Wir erzählen unsererseits, dass wir aus Deutschland kommen und wo in seinem wunderschönen Land wir schon überall waren. Es ist unverkennbar, dass Vi sich sofort in ihn verliebt hat, auf die Art, auf die sie auch die Berge und die Steinböcke und die Aussicht liebt. Wahrscheinlich könnte sie sich hinsetzen und ihn anschauen, und wenn ich ihr dann den Arm um die Schultern legen würde, würde sie einen Atemzug weit näher kommen. Eben deshalb bin ich auch kein bisschen eifersüchtig. Na ja, vielleicht ein bisschen, und zwar je mehr, desto weniger ich zu dem Gespräch beizutragen habe.
Irgendwann bietet Bob an, uns noch zu einem Aussichtspunkt zu bringen, von dem aus man an einem Tag wie heute bis zum Meer sehen könne. Normalerweise würde ich sagen: Lieber nicht, es ist schon Nachmittag, nicht dass wir nachts in den Bergen festsitzen.
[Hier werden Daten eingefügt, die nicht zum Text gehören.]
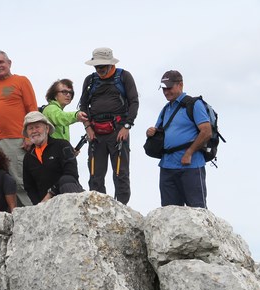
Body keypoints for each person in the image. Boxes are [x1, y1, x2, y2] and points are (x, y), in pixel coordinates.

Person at [79, 47, 139, 205]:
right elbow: (83, 106)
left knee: (120, 173)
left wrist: (127, 126)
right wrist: (88, 127)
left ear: (111, 64)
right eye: (96, 67)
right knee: (95, 174)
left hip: (118, 130)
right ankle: (99, 208)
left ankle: (122, 208)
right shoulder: (90, 80)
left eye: (102, 67)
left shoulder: (124, 77)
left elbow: (134, 102)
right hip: (95, 132)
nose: (99, 70)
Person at [146, 71, 212, 208]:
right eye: (163, 89)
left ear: (180, 85)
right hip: (167, 166)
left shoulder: (194, 104)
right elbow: (160, 132)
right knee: (169, 213)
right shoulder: (166, 109)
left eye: (169, 88)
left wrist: (189, 153)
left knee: (197, 210)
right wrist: (150, 132)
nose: (166, 92)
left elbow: (206, 131)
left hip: (191, 166)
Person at [0, 50, 37, 206]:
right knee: (1, 181)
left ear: (9, 63)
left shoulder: (21, 81)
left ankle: (32, 214)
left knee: (20, 180)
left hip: (16, 139)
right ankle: (14, 215)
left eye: (1, 62)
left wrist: (30, 136)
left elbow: (32, 109)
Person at [21, 112, 83, 205]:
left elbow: (71, 174)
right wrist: (39, 205)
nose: (34, 131)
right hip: (45, 205)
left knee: (67, 180)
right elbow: (29, 186)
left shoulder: (62, 145)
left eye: (37, 127)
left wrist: (51, 193)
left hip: (69, 195)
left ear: (47, 128)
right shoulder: (28, 157)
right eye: (30, 128)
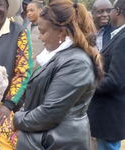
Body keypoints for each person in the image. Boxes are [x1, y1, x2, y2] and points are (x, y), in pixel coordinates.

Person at [13, 0, 104, 149]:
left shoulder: (76, 63)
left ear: (61, 32)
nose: (40, 38)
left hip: (60, 142)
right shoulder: (60, 57)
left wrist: (17, 118)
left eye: (43, 32)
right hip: (48, 139)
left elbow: (49, 113)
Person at [88, 0, 125, 149]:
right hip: (106, 114)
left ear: (117, 11)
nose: (106, 14)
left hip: (109, 115)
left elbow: (115, 80)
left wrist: (86, 87)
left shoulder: (123, 40)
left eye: (109, 10)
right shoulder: (119, 35)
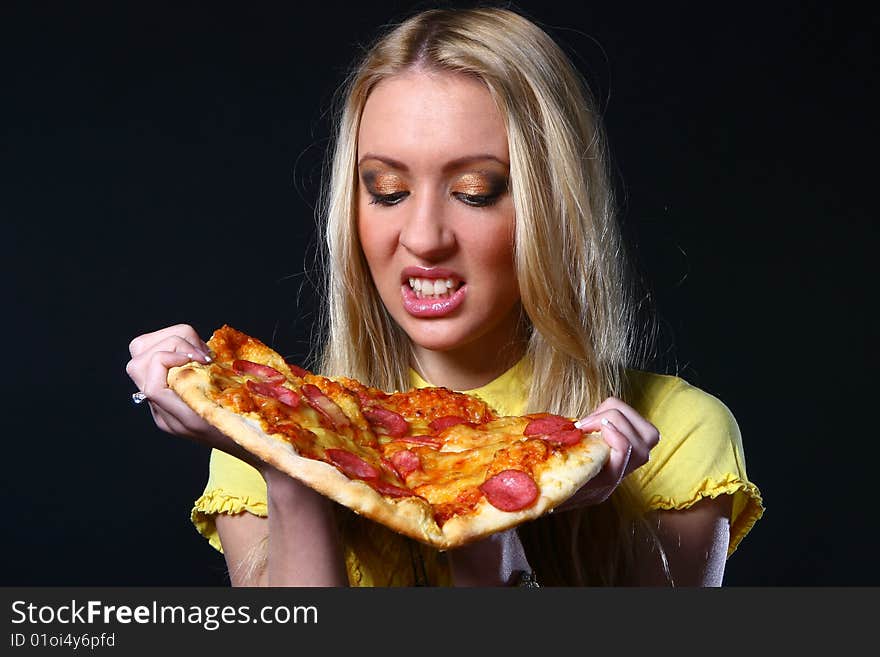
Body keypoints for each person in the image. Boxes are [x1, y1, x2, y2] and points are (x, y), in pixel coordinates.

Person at [125, 6, 763, 586]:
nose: (423, 238)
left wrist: (497, 510)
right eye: (387, 190)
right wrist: (288, 465)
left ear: (554, 209)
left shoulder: (678, 435)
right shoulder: (269, 422)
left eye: (475, 190)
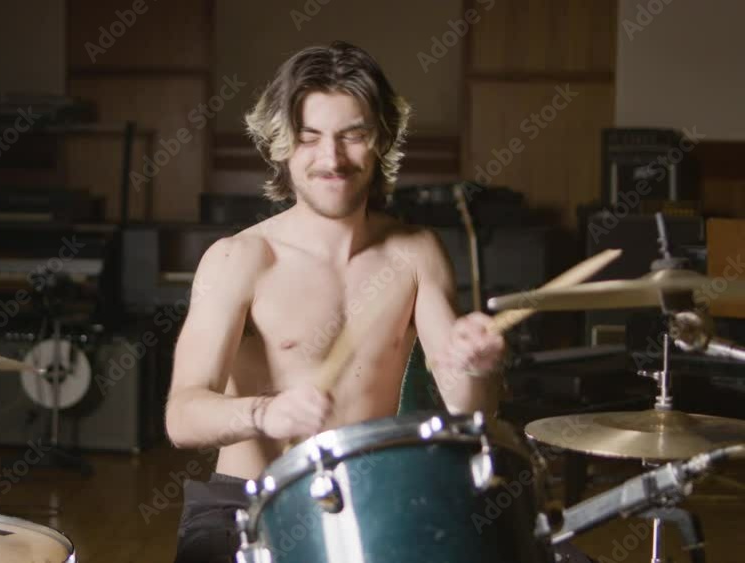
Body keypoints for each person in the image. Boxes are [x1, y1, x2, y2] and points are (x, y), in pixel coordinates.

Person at [165, 41, 585, 563]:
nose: (331, 158)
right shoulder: (240, 259)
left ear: (382, 138)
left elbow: (470, 407)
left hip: (373, 499)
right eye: (309, 137)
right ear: (281, 144)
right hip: (248, 503)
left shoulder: (415, 252)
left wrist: (475, 366)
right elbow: (182, 417)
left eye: (352, 135)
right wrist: (265, 412)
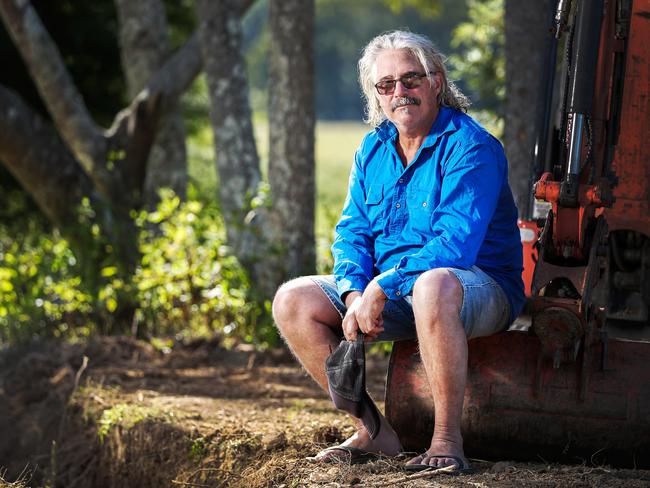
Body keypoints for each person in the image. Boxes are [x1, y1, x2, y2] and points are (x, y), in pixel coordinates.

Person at [272, 30, 525, 472]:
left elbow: (455, 245)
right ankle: (375, 432)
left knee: (432, 284)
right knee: (293, 300)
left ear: (437, 82)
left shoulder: (472, 147)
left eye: (411, 80)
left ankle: (446, 440)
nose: (399, 93)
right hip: (392, 292)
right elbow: (352, 232)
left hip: (476, 287)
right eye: (386, 85)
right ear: (376, 95)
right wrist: (353, 293)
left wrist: (384, 285)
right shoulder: (372, 150)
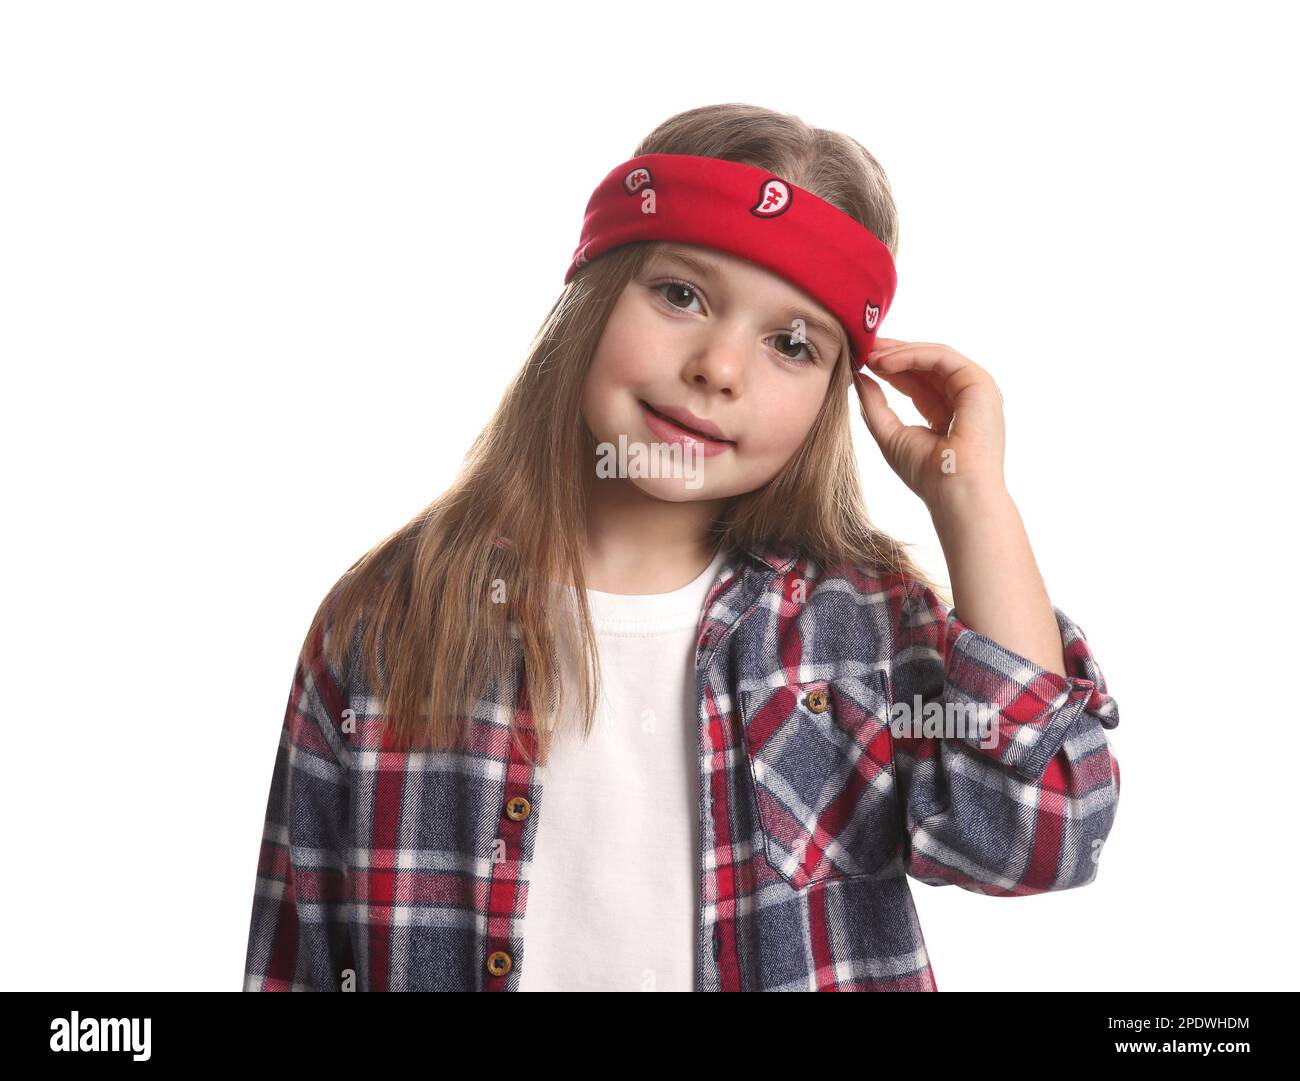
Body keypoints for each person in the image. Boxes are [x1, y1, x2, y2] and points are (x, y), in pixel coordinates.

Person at [242, 102, 1121, 992]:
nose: (720, 366)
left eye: (791, 343)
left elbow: (1036, 835)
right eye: (681, 294)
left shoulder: (857, 630)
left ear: (831, 396)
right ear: (592, 289)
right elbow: (298, 954)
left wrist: (974, 504)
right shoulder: (388, 619)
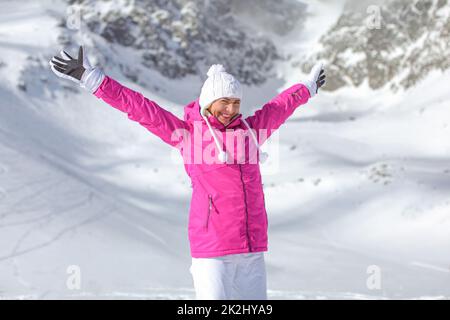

Aber wenn ich meiner Lieber-nicht-Haltung nachgegeben hätte, säße ich jetzt immer noch zu Hause in meinem Loch und würde die Abende rumbringen, indem ich Friends schaue. Außerdem will Vi, und ich will nicht der Kerl sein, der immer nein sagt, oder schlimmer: der allein zurückbleibt.
Also packen wir unsere Vorräte um, schultern die kleinen Rucksäcke und steigen in einer schmalen Felsschneise hoch. Bob macht sich über unsere Nordic-Walking-Stöcke lustig, aber dann sagt er uns im Ernst, dass wir die Dinger ruhig benutzen sollen, hier sei eine Menge Geröll. Es ist ein anstrengender Weg, und bald reden wir nicht mehr. Je weiter wir kommen, desto zugewucherter ist der Weg. Langsam frage ich mich, ob Bob uns vielleicht sonst wo in die Pampa führt, und als er meine missmutige Miene sieht, stupst er mich an und zeigt auf einen verwitterten Stein – und tatsächlich, da ist eine Wegmarkierung eingemeißelt. Zwei konzentrische Kreise.
See, sagt Bob. We‘re still on the hiking route.